I found the same modification in the figure in many places
4) External IP connection and data transmission
The packet after reconnecting is as shown above. The host sends a SYN packet to the virtual machine and establishes a connection with three handshakes at the same time. After that, the virtual machine sends a PSH packet to the host, transmitting some data to modify the registry and other information
The above is a screenshot of the transmitted data
Then the virtual machine sends a large number of ACK packets to the host, making the host busy replying to the ACK packet, thus making various modifications easy?
- Get shell
Obtain the host status of Linux after getting the host shell, compared with the previous step
1) Application changes
Mainly called the host cmd.exe, and added a lot of dll files for subsequent operations
2) Registry changes
The same position changed in the previous step, I guess it is also caused by the change of the virtual machine
3) File changes
The changes that occurred are still the same as the previous step, and no cause of cause was found ...

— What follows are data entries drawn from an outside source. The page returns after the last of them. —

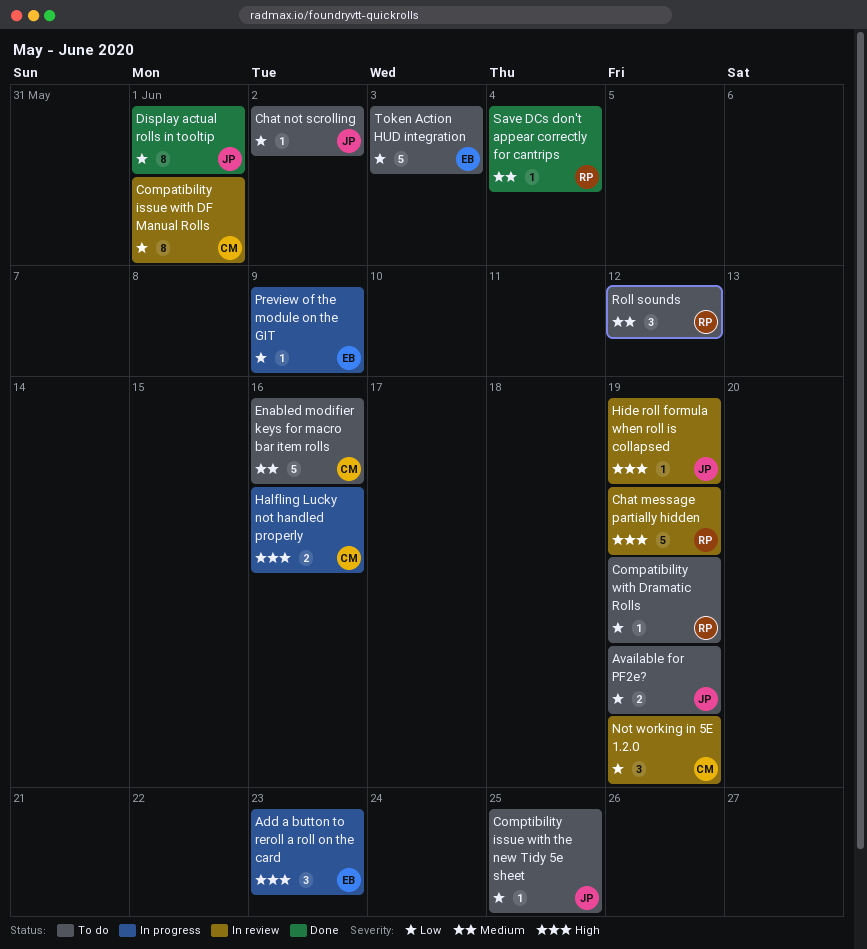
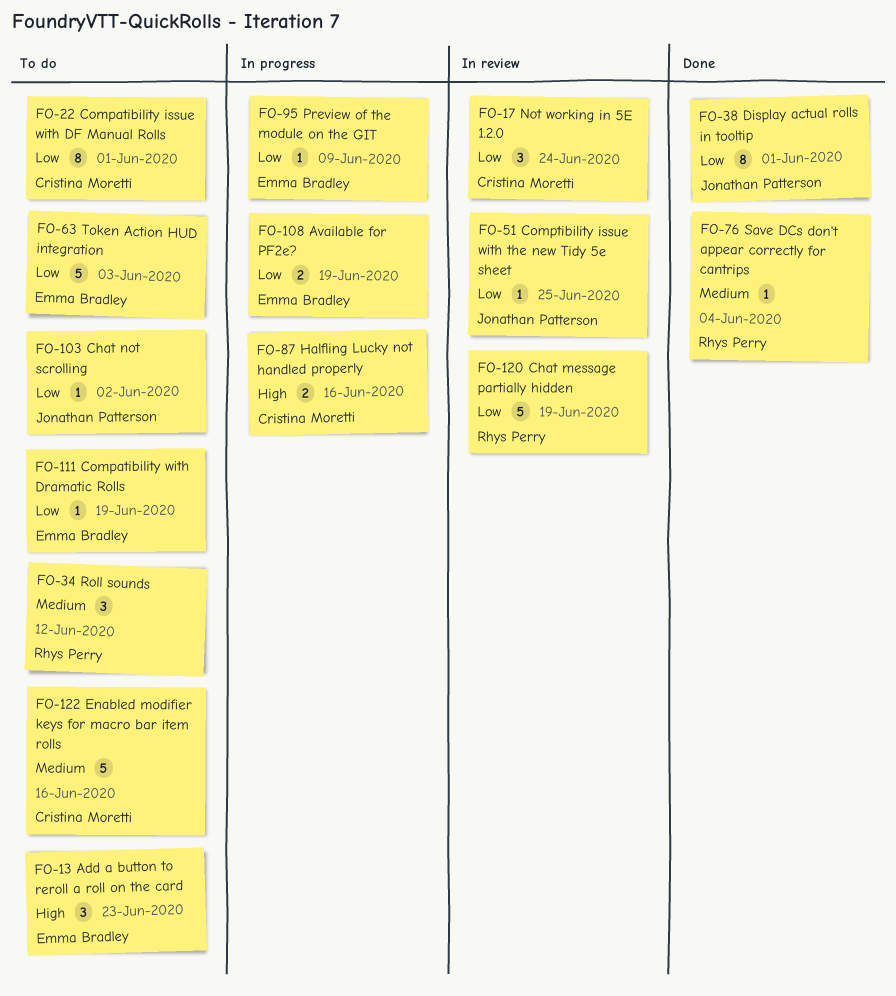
Add a button to reroll a roll on the card, status: In progress -> To do
Available for PF2e?, status: To do -> In progress
Available for PF2e?, owner: Jonathan Patterson -> Emma Bradley
Chat message partially hidden, priority: High -> Low
Compatibility issue with DF Manual Rolls, status: In review -> To do
Compatibility with Dramatic Rolls, owner: Rhys Perry -> Emma Bradley
Comptibility issue with the new Tidy 5e sheet, status: To do -> In review
Hide roll formula when roll is collapsed: present -> none
Not working in 5E 1.2.0, due: Jun 19 -> Jun 24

- External IP connection and data transmission
When acquiring the shell, the virtual machine sent a PSH packet to the host, which contained data:
It is estimated that it is also data related to the modification of the registry and files ...
Experimental thinking questions
- (1) If you suspect malicious code on a host at work, but just guess, all you want to monitor what the system is doing every day. Please design what operations you want to monitor and what method to use for monitoring.
1.使用sysmon工具,在各方面通过事件查看器对应用程序进行监控
2.使用任务计划程序,并通过netstat指令对应用联网历史进行记录,统计联网数据,筛选出可疑程序
3.nmap扫描端口,确定有没有可疑连接
- (2) If you have determined that there is a problem with a program or process, what tools do you have to get further information about it?
1.使用systracer截取快照,通过对比、应用程序启动、注册表、文件等发生更改的地方,获取恶意程序的启动原理
2.使用wireshark进行抓包,对其与主机的通信数据进行提取
Experimental experience
本次实验的难点主要在于分析通过工具获取到的数据,不管是sysmon、netstat,还是systracer、wireshark,使用起来还是比较方便的。
分析数据,就需要知道这些数据怎么和应用进程对应上,但我发现很多地方我都不清楚.......
但这次实验还是让我收获颇丰的,通过对这些工具的实用,我对于恶意代码的攻击和抵御方式又有了新的体会。这些工具都是可以应用于实际生活中的,善加利用这些方法也能让我有一个更加有保障的计算机环境。